# Villager price guide...



## in-a-pickle (Aug 27, 2013)

Hey everyone. So recently I begun to think about how nice it would be to have a guide to refer to when trading your villagers, bell-wise. I googled it to see if such a thing was in existence and stumbled across and old thread on this forum. It brought up a couple of valid points, while also explaining the cons of having such a thing (people tampering with it, prices continuing to skyrocket on certain villagers).

Here's the thread: http://www.belltreeforums.com/showthread.php?82979-Would-anyone-find-this-villager-pricing-guide-useful

Anyway, people that trade often may find it uncomfortable to ask for too much for a villager, not knowing how much they typically go for, as well as not wanting to come out on the short end of the stick, What do you think? Should somebody create a thing like this?


----------



## Aquadirt (Aug 27, 2013)

Still not a great idea.  This guy said it perfectly.



MorsMortie said:


> I think a pricing guide could be a disastrous idea.
> 
> Value is entirely subjective, and it should remain that way. Making a public document that's easy for people to grasp and disseminate will only lead to inflation of popular villagers and a drought of unpopular ones.
> 
> ...


----------



## AhBobby (Aug 27, 2013)

Oh my god. That was crazy. That just blew my mind. o.o


----------



## TheResult (Aug 27, 2013)

Everybody should just use the Search function to find the last two or three threads that sold a villager and estimate the villager's worth based on them. And then make the price at least 25% cheaper to be a sport.


----------



## in-a-pickle (Aug 27, 2013)

Aquadirt said:


> Still not a great idea.  This guy said it perfectly.

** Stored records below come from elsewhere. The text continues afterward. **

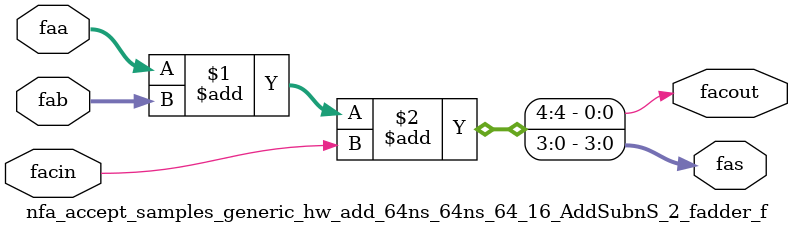
<source format=v>
module nfa_accept_samples_generic_hw_add_64ns_64ns_64_16_AddSubnS_2_fadder_f 
#(parameter
    N = 4
)(
    input  [N-1 : 0]  faa,
    input  [N-1 : 0]  fab,
    input  wire  facin,
    output [N-1 : 0]  fas,
    output wire  facout
);
assign {facout, fas} = faa + fab + facin;
endmodule
</source>
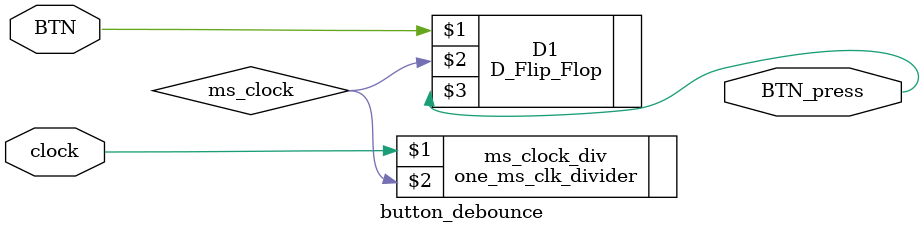
<source format=v>
`timescale 1ns / 1ps




// USED CIRCUIT SCHEMATIC FROM https://allaboutfpga.com/vhdl-code-for-debounce-circuit-in-fpga/



module button_debounce(
    input BTN,
    input clock,
    output BTN_press
    );
    
    wire ms_clock;
    wire Q1,Q2,Q3;
    
    one_ms_clk_divider ms_clock_div(clock,ms_clock);
    D_Flip_Flop D1(BTN, ms_clock,BTN_press);
    //D_Flip_Flop D2(Q1,seconds_clock,Q2);
    //D_Flip_Flop D3(Q2,seconds_clock,Q3);
    //and(BTN_press, Q1,Q2,Q3);
    
    
    /*always @(seconds_clock) begin
        Q1 <= BTN;
        Q2 <= Q1;
        Q3 <= Q2;
    end*/

    
endmodule

</source>
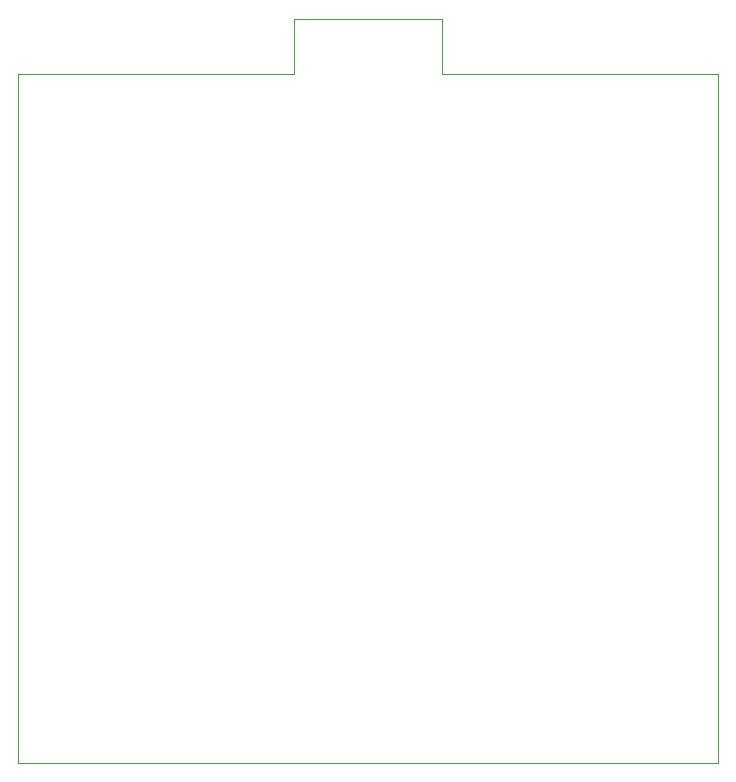
<source format=gbr>
%TF.GenerationSoftware,KiCad,Pcbnew,(6.0.5)*%
%TF.CreationDate,2022-06-21T07:34:41+08:00*%
%TF.ProjectId,unnamed-3k-v2,756e6e61-6d65-4642-9d33-6b2d76322e6b,rev?*%
%TF.SameCoordinates,Original*%
%TF.FileFunction,Profile,NP*%
%FSLAX46Y46*%
G04 Gerber Fmt 4.6, Leading zero omitted, Abs format (unit mm)*
G04 Created by KiCad (PCBNEW (6.0.5)) date 2022-06-21 07:34:41*
%MOMM*%
%LPD*%
G01*
G04 APERTURE LIST*
%TA.AperFunction,Profile*%
%ADD10C,0.050000*%
%TD*%
G04 APERTURE END LIST*
D10*
X86868000Y-64770000D02*
X86868000Y-60071000D01*
X86868000Y-60071000D02*
X99441000Y-60071000D01*
X99441000Y-60071000D02*
X99441000Y-64770000D01*
X99441000Y-64770000D02*
X122809000Y-64770000D01*
X63500000Y-64770000D02*
X86868000Y-64770000D01*
X122809000Y-64770000D02*
X122809000Y-123070000D01*
X63500000Y-64770000D02*
X63500000Y-123070000D01*
X122810000Y-123070000D02*
X63500000Y-123070000D01*
M02*

</source>
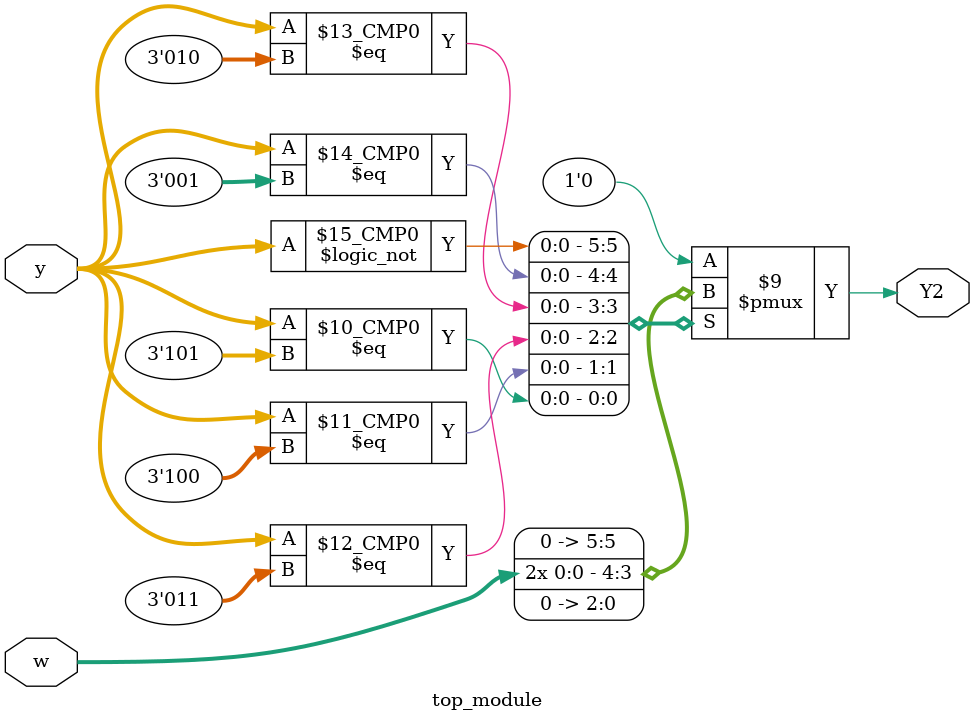
<source format=sv>
module top_module(
    input [3:1] y,
    input w,
    output reg Y2);

    always @(*) begin
        case (y)
            3'b000: Y2 = (w & 1'b0); // A -> A
            3'b001: Y2 = (w & 1'b1); // B -> C
            3'b010: Y2 = (w & 1'b1); // C -> E
            3'b011: Y2 = (w & 1'b0); // D -> F
            3'b100: Y2 = (w & 1'b0); // E -> E
            3'b101: Y2 = (w & 1'b0); // F -> C (Change here)
            default: Y2 = 1'b0; // Default
        endcase
    end

endmodule

</source>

All very good points. It does certainly question if such of thing would ruin trading and dreams for everyone (now that sounds horrible xD). But what if villagers weren't priced specifically, such as the Tangy=30mil bells equation, but more into groups. You can expect to pay below one million for this tier, 1 million-5million for this tier and so on. It shows the lowest and highest you pay, so people who aren't rolling in dough know that "once-upon-a-trade" one anonymous user bought Tangy for only 6 million, thus tangy falls into the 6-whatever million category. The list would always have to change of course, as rare instances and generous sellers alter it. 

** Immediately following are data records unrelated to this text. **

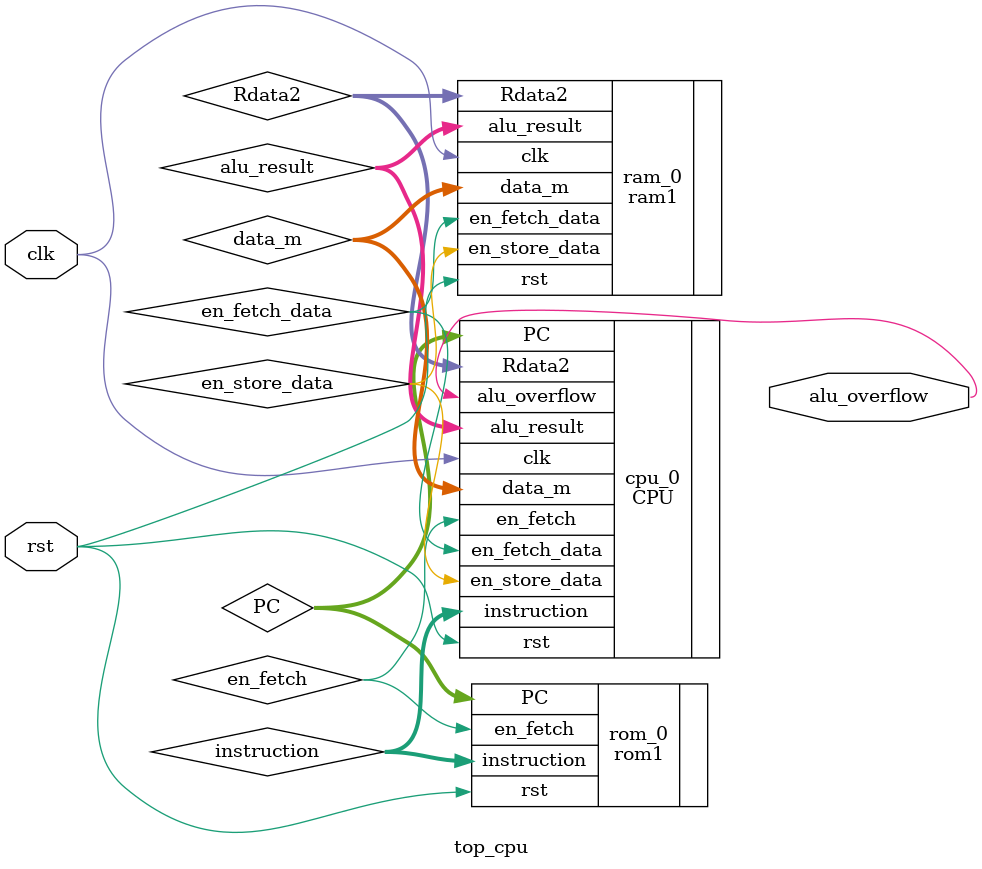
<source format=v>
`timescale 1ns / 1ps


module top_cpu(clk,rst,alu_overflow);
input  clk, rst;
output alu_overflow;
wire   en_fetch,en_fetch_data,en_store_data;
wire   [31:0] PC;//The address of the instruction
wire   [31:0] alu_result;//The address of the data
wire   [31:0] instruction;
wire   [31:0] data_m;//Load this data to register
wire   [31:0] Rdata2;//Store thien_store_datas data to ram

CPU cpu_0(
    .clk(clk),
    .rst(rst),
    .alu_overflow(alu_overflow),
    .en_fetch(en_fetch),
    .en_fetch_data(en_fetch_data),
    .en_store_data(en_store_data),
    .PC(PC),
    .alu_result(alu_result),
    .instruction(instruction),
    .data_m(data_m),
    .Rdata2(Rdata2)      
);


rom1 rom_0 (  
  .rst(rst),
  .en_fetch(en_fetch),       
  .PC(PC),
  .instruction(instruction) 
);

ram1 ram_0(
  .clk(clk),
  .rst(rst),
  .en_fetch_data(en_fetch_data),
  .en_store_data(en_store_data),
  .alu_result(alu_result),
  .data_m(data_m),
  .Rdata2(Rdata2) 
);

endmodule

</source>
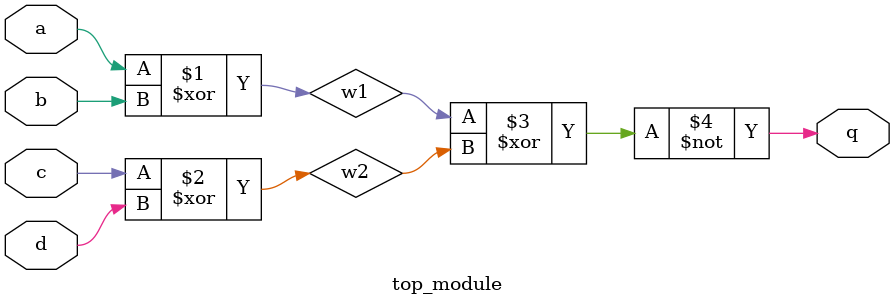
<source format=sv>
module top_module (
    input a, 
    input b, 
    input c, 
    input d,
    output q
);

wire w1, w2;

// Perform bitwise XOR operation on the inputs
assign w1 = a ^ b;
assign w2 = c ^ d;

// Perform bitwise XOR operation on the intermediate results
assign q = ~(w1 ^ w2);

endmodule

</source>
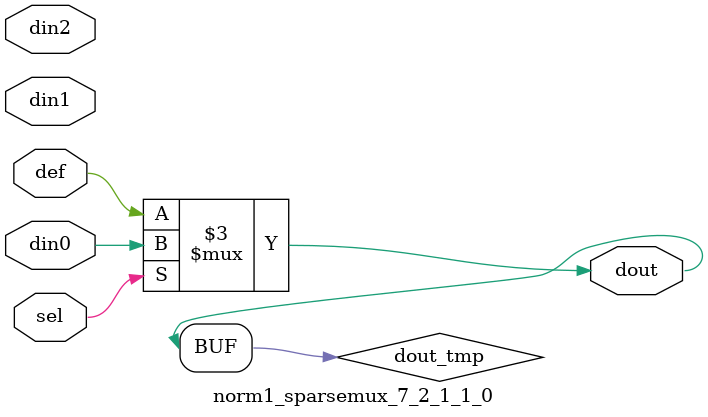
<source format=v>
`timescale 1ns / 1ps

module norm1_sparsemux_7_2_1_1_0 (din0,din1,din2,def,sel,dout);

parameter din0_WIDTH = 1;

parameter din1_WIDTH = 1;

parameter din2_WIDTH = 1;

parameter def_WIDTH = 1;
parameter sel_WIDTH = 1;
parameter dout_WIDTH = 1;

parameter [sel_WIDTH-1:0] CASE0 = 1;

parameter [sel_WIDTH-1:0] CASE1 = 1;

parameter [sel_WIDTH-1:0] CASE2 = 1;

parameter ID = 1;
parameter NUM_STAGE = 1;



input [din0_WIDTH-1:0] din0;

input [din1_WIDTH-1:0] din1;

input [din2_WIDTH-1:0] din2;

input [def_WIDTH-1:0] def;
input [sel_WIDTH-1:0] sel;

output [dout_WIDTH-1:0] dout;



reg [dout_WIDTH-1:0] dout_tmp;


always @ (*) begin
(* parallel_case *) case (sel)
    
    CASE0 : dout_tmp = din0;
    
    CASE1 : dout_tmp = din1;
    
    CASE2 : dout_tmp = din2;
    
    default : dout_tmp = def;
endcase
end


assign dout = dout_tmp;



endmodule

</source>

Stitches/Ankha, etc... will likely always end up in the tippy top place, but this guide can still include information about every trading instance of Stitches (a lot of work to keep up, but still useful). If only a vague number is given, a wide range,  it doesn't do away with all the problems, but still allows sellers to find useful info. It's still up to them how much they want.


----------



## ben_nyc (Aug 27, 2013)

The backlash in creating suggested price points is like giving your opinion on how much a volatile stock is worth in the Stockmarket.  Don't do it.  The buyer should have a general idea of the value each Dreamie is worth (or what they are willing to spend) via research.


----------



## in-a-pickle (Aug 27, 2013)

TheResult said:


> Everybody should just use the Search function to find the last two or three threads that sold a villager and estimate the villager's worth based on them. And then make the price at least 25% cheaper to be a sport.



True, but some villagers aren't usually sold, one's that people think will probably end up not going for much..

- - - Post Merge - - -



ben_nyc said:


> The backlash in creating suggested price points is like giving your opinion on how much a volatile stock is worth in the Stockmarket.  Don't do it.  The buyer should have a general idea of the value each Dreamie is worth (or what they are willing to spend) via research.



But research for many villagers isn't always easy to access. If the guide included the past three to five sales for every villager, then it would be easy to access and decide what you see as a fair price without having a _clearly_ stated, concrete number.

It would, of course, make this a community effort. With people going around observing trades and seeing if people want to offer info on trades they have done in the past.


----------



## TheResult (Aug 27, 2013)

In that case, I'd say just to an auction thread or ask for offers. After all, a villager's worth is only equal to how much people are willing to pay for it, regardless of how much somebody has spent on the villager in the past. Pay what you're willing to pay, sell for how much you're willing to sell-- don't worry too much about whether somebody else would have gotten more.


----------



## in-a-pickle (Aug 27, 2013)

TheResult said:


> In that case, I'd say just to an auction thread or ask for offers. After all, a villager's worth is only equal to how much people are willing to pay for it, regardless of how much somebody has spent on the villager in the past. Pay what you're willing to pay, sell for how much you're willing to sell-- don't worry too much about whether somebody else would have gotten more.



Auction threads are very useful. One problem the guide would fix is when you're privately asked to trade. There's always that tip-toeing around the "how much should I ask for?" question. 

Then again, it is just pixels, so your not really getting "ripped-off" in the true sense xD


----------